> Brief
Print the records below word for word, but leave out the pictures.

__________________________________________________

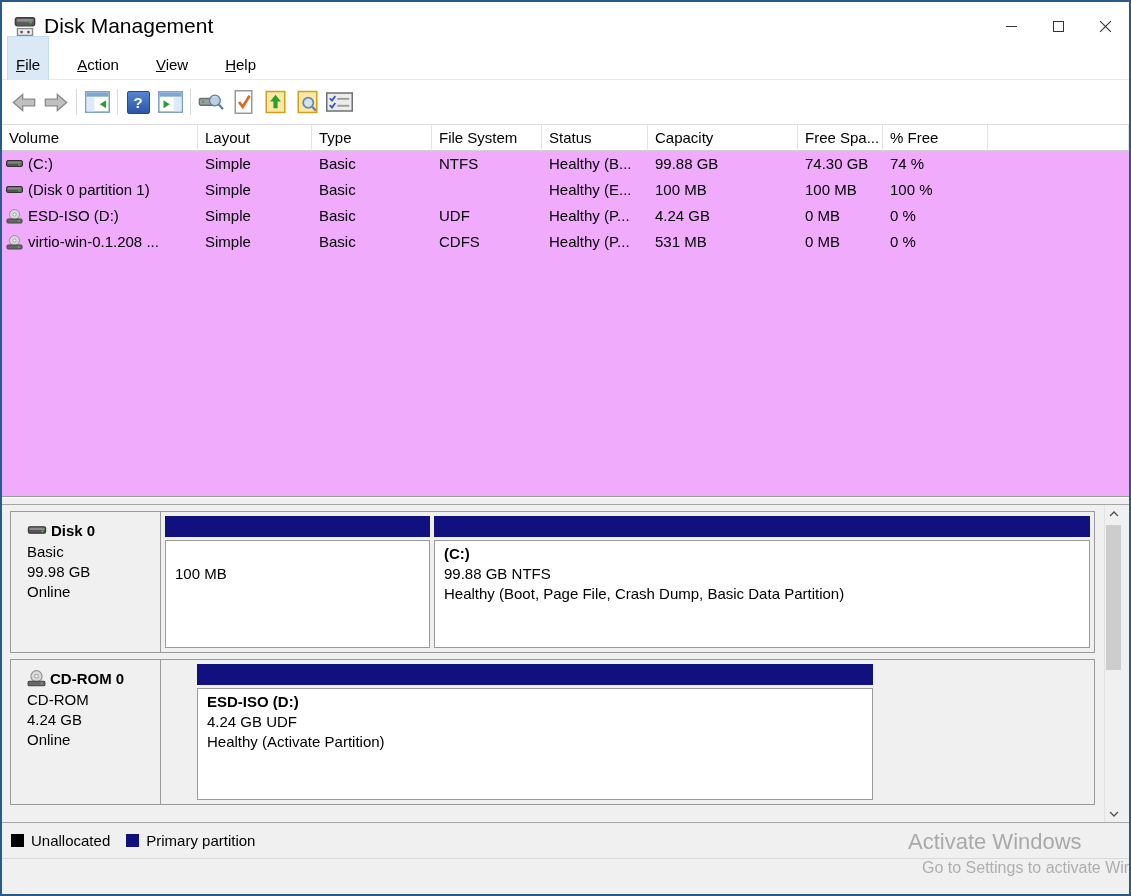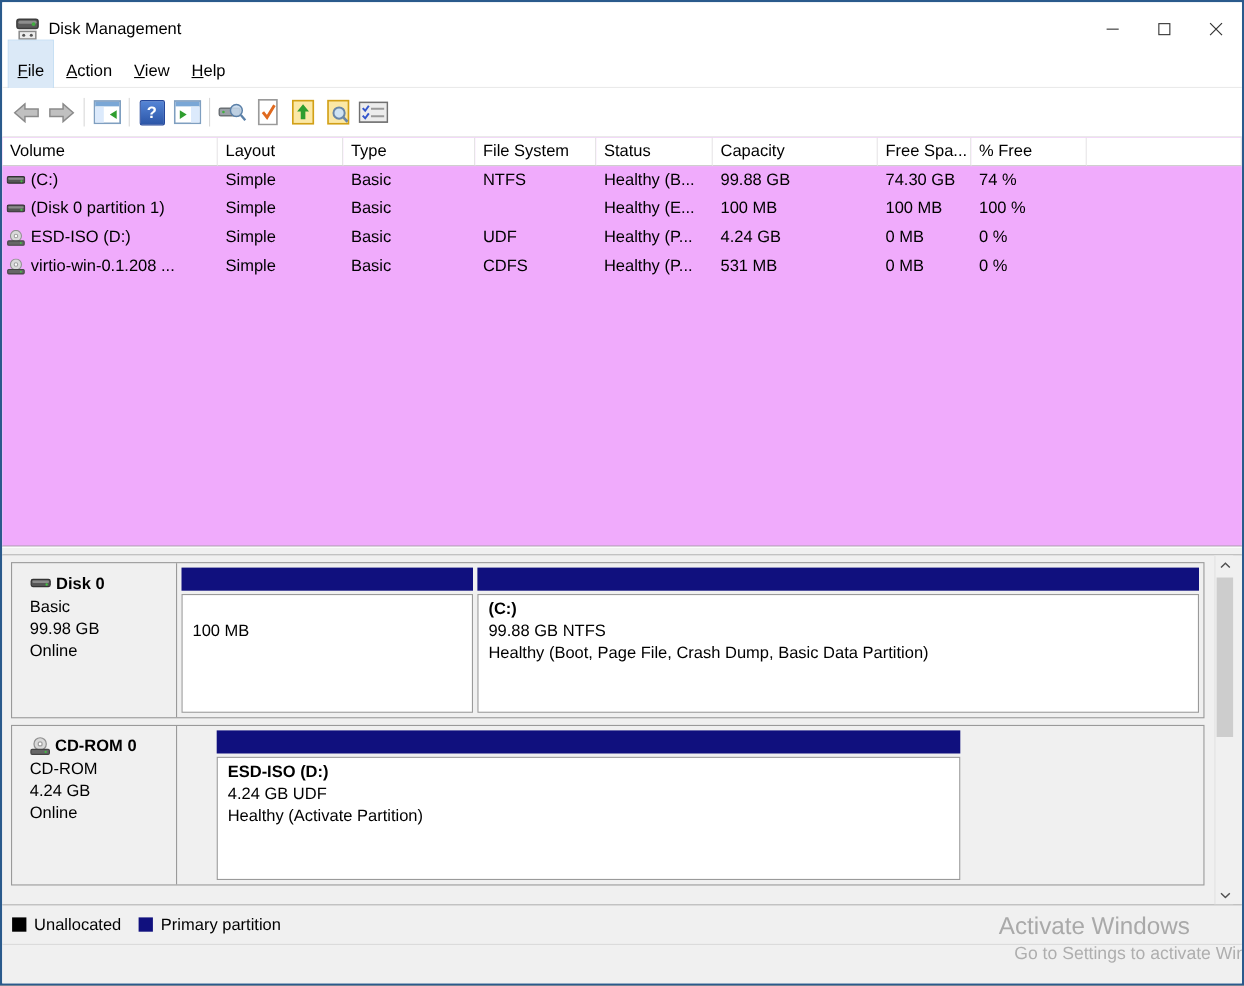--- a/index.html
+++ b/index.html
@@ -18,7 +18,7 @@
   
   .titlebar { height:48px; flex:0 0 48px; display:flex; align-items:center; background:#fff; }
   .title-icon { margin-left:12px; display:flex; align-items:center; }
-  .title-text { margin-left:8px; font-size:15px; }
+  .title-text { margin-left:8px; font-size:21px; }
   .win-controls { margin-left:auto; display:flex; height:100%; }
   .win-btn { width:47px; height:100%; display:flex; align-items:center; justify-content:center; }
   .glyph-min { width:11px; height:1px; background:#333; }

__________________________________________________

> Expected answer
--- a/index.html
+++ b/index.html
@@ -18,7 +18,7 @@
   
   .titlebar { height:48px; flex:0 0 48px; display:flex; align-items:center; background:#fff; }
   .title-icon { margin-left:12px; display:flex; align-items:center; }
-  .title-text { margin-left:8px; font-size:15px; }
+  .title-text { margin-left:8px; font-size:21px; }
   .win-controls { margin-left:auto; display:flex; height:100%; }
   .win-btn { width:47px; height:100%; display:flex; align-items:center; justify-content:center; }
   .glyph-min { width:11px; height:1px; background:#333; }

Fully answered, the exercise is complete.